Machine learning in spectroscopy

Stock photo diagram of mosquito and disease transmission

Keywords – chemistry, spectroscopy, machine learning, entomology, disease vectors

Project Summary - We will combine expertise in chemistry, spectroscopy, entomology, and computing science to apply state-of-the-art machine-learning techniques to the determination of traits in insects and the design of novel molecules for attracting or repelling insects.

In the battle against the spread of diseases such as malaria and Zika, it is critically important to be able to monitor the distribution of ages, species, and other traits of the population of vector species that transmit disease.  As a key example, malaria can only be transmitted by mosquitoes older than 10 days. Therefore, control efforts should focus on reducing the fraction of older mosquitoes. The current best methods for doing this are highly inaccurate or expensive.

We have been able to demonstrate in preliminary work on mosquitoes that the mid-infrared spectrum contains sufficient information to determine age and species when analysed using a simple neural network. In this project, much more complete and robust analysis will be developed using supervised machine learning using more extensive spectral data sets. We will use dimensionality-reduction techniques for gaining greater insight into what spectral data are most important, we will use different forms of data, and generate synthetic data to improve robustness. Additionally, we will add near- infrared spectral data to allow the machine-learning algorithms to discover additional correlations. The experiments will be carried out on mosquitoes reared in Glasgow and at the Ifakara Health Institute in Tanzania as well as ticks from Scotland.

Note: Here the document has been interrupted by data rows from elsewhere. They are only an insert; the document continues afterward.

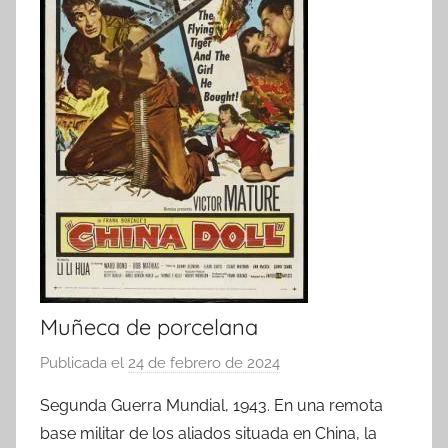
Muñeca de porcelana
Publicada el
24 de febrero de 2024
p
o
Segunda Guerra Mundial, 1943. En una remota
r
base militar de los aliados situada en China, la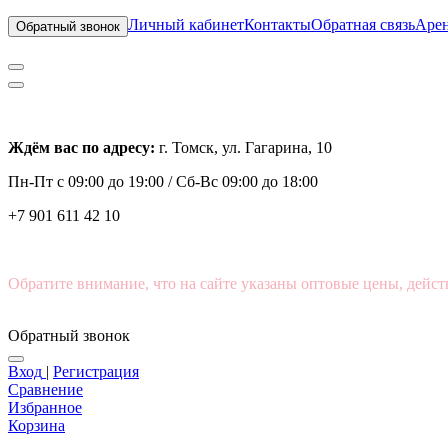
Личный кабинет
Контакты
Обратная связь
Арен
Обратный звонок
Ждём вас по адресу:
г. Томск, ул. Гагарина, 10
Пн-Пт с
09:00 до 19:00 /
Сб-Вс 09:00 до 18:00
+7 901 611 42 10
Обратите внимание, что на сайте указаны оптовые цены, дейст
Обратный звонок
Вход
|
Регистрация
Сравнение
Избранное
Корзина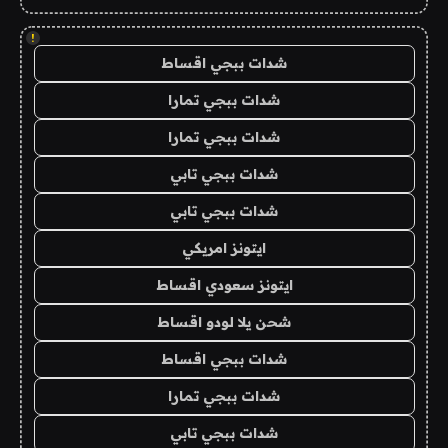
!
شدات ببجي اقساط
شدات ببجي تمارا
شدات ببجي تمارا
شدات ببجي تابي
شدات ببجي تابي
ايتونز امريكي
ايتونز سعودي اقساط
شحن يلا لودو اقساط
شدات ببجي اقساط
شدات ببجي تمارا
شدات ببجي تابي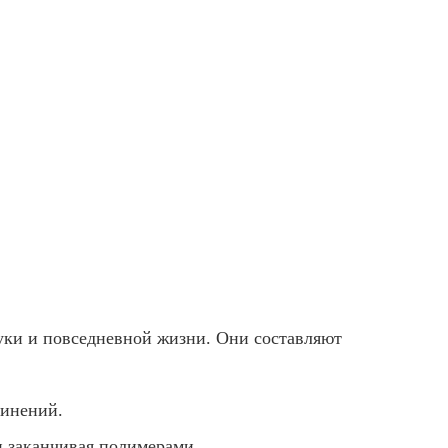
ки и повседневной жизни. Они составляют
динений.
и заканчивая полимерами.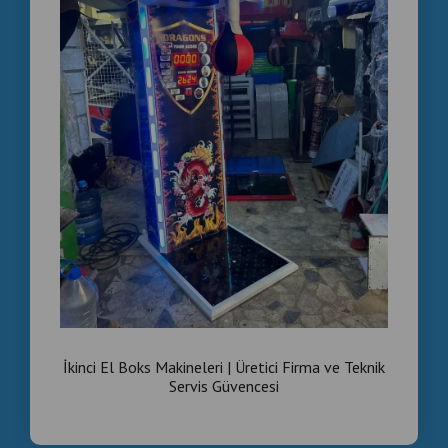
İkinci El Boks Makineleri | Üretici Firma ve Teknik
Servis Güvencesi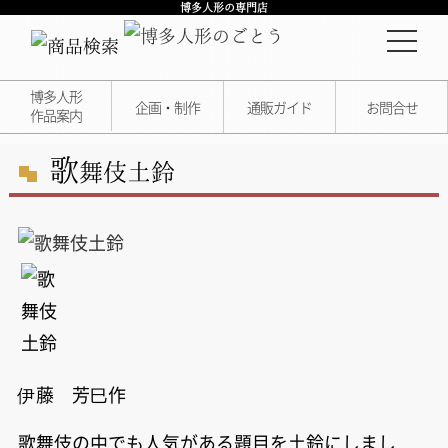
博多人形の専門店
博多人形
企画・制作
通販ガイド
お問合せ
作品案内
歌
舞伎土鈴
伊藤 芳巳作
歌舞伎の中でも人気がある題目を土鈴にしまし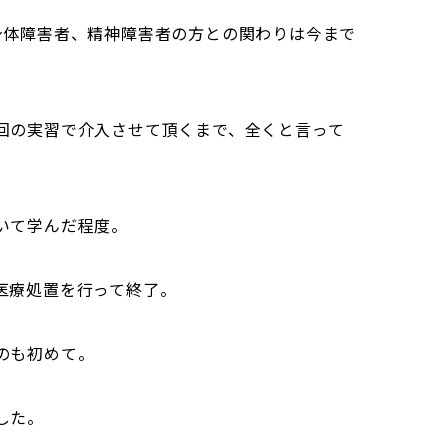
身体障害者、精神障害者の方との関わりは今まで
回の実習で介入させて頂くまで、全くと言って
いて学んだ程度。
医療処置を行って終了。
のも初めて。
した。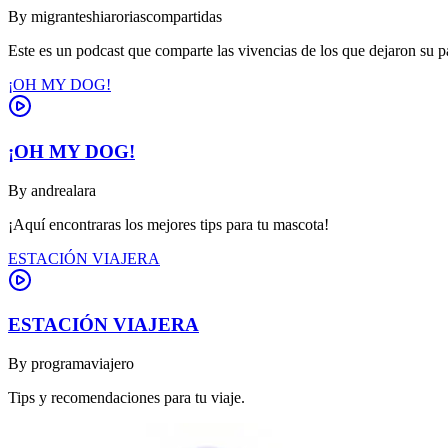
By
migranteshiaroriascompartidas
Este es un podcast que comparte las vivencias de los que dejaron su 
¡OH MY DOG!
¡OH MY DOG!
By
andrealara
¡Aquí encontraras los mejores tips para tu mascota!
ESTACIÓN VIAJERA
ESTACIÓN VIAJERA
By
programaviajero
Tips y recomendaciones para tu viaje.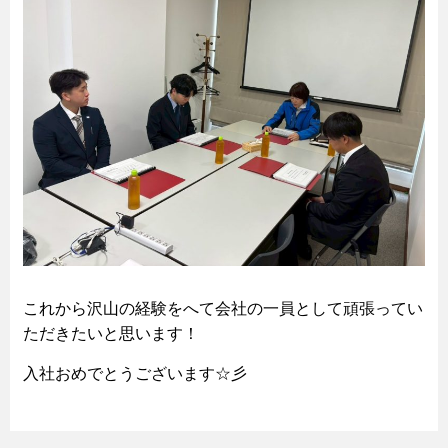
これから沢山の経験をへて会社の一員として頑張ってい
ただきたいと思います！
入社おめでとうございます☆彡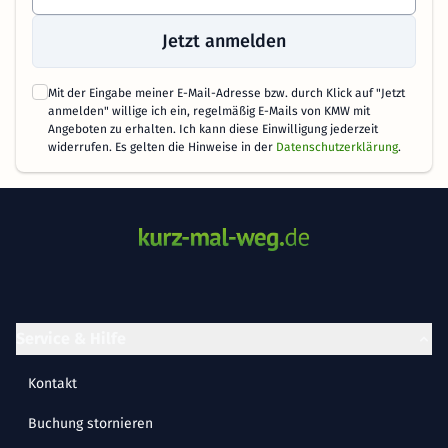
Jetzt anmelden
Mit der Eingabe meiner E-Mail-Adresse bzw. durch Klick auf "Jetzt
anmelden" willige ich ein, regelmäßig E-Mails von KMW mit
Angeboten zu erhalten. Ich kann diese Einwilligung jederzeit
widerrufen. Es gelten die Hinweise in der
Datenschutzerklärung
.
Service & Hilfe
Kontakt
Buchung stornieren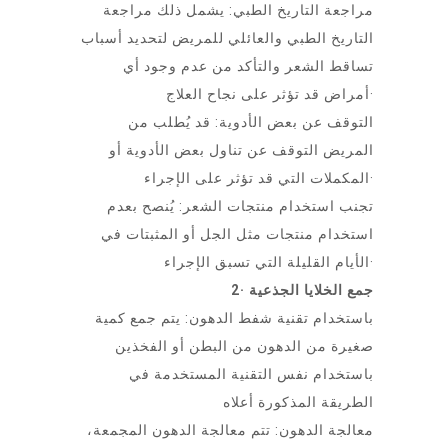
مراجعة التاريخ الطبي: يشمل ذلك مراجعة
التاريخ الطبي والعائلي للمريض لتحديد أسباب
تساقط الشعر والتأكد من عدم وجود أي
أمراض قد تؤثر على نجاح العلاج·
التوقف عن بعض الأدوية: قد يُطلب من
المريض التوقف عن تناول بعض الأدوية أو
المكملات التي قد تؤثر على الإجراء·
تجنب استخدام منتجات الشعر: يُنصح بعدم
استخدام منتجات مثل الجل أو المثبتات في
الأيام القليلة التي تسبق الإجراء·
2· جمع الخلايا الجذعية
باستخدام تقنية شفط الدهون: يتم جمع كمية
صغيرة من الدهون من البطن أو الفخذين
باستخدام نفس التقنية المستخدمة في
الطريقة المذكورة أعلاه
معالجة الدهون: تتم معالجة الدهون المجمعة،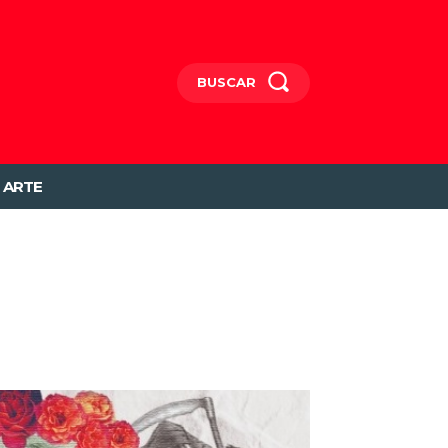
BUSCAR
ARTE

The initial work on application of machine learning tools in a fairly standard approach will give the student a firm foundation, preparing them for exciting advanced work on graph-convolutional autoencoders to produce a data-driven continuous representation of molecules. We already have a machine-learning model trained on a database of 500,000 SMILES representations of molecules from pubchem. Preliminary work has shown that the attractiveness of a molecule to mosquitoes can be quantified semi-automatically on a greatly parallel scale, which will be exploited to find novel molecules that repel or attract insects. This is a potentially disruptive technology with wide applicability to molecular design.

Project Team - The project will be led by Prof Klaas Wynne in the School of Chemistry and co-supervised by Prof Roderick Murray-Smith in the School of Computing Science and Dr Francesco Baldini in the Institute of Biodiversity Animal Health and Comparative Medicine. The student will work among the three groups and primarily be based in Chemistry. The supervisors will hold regular meetings with the student to review the project’s progress and also to provide supports as required in order to meet the anticipated project goals in time. S/he will have access to the facilities available in three research groups and will also benefit from a highly active research culture of working in the interdisciplinary team.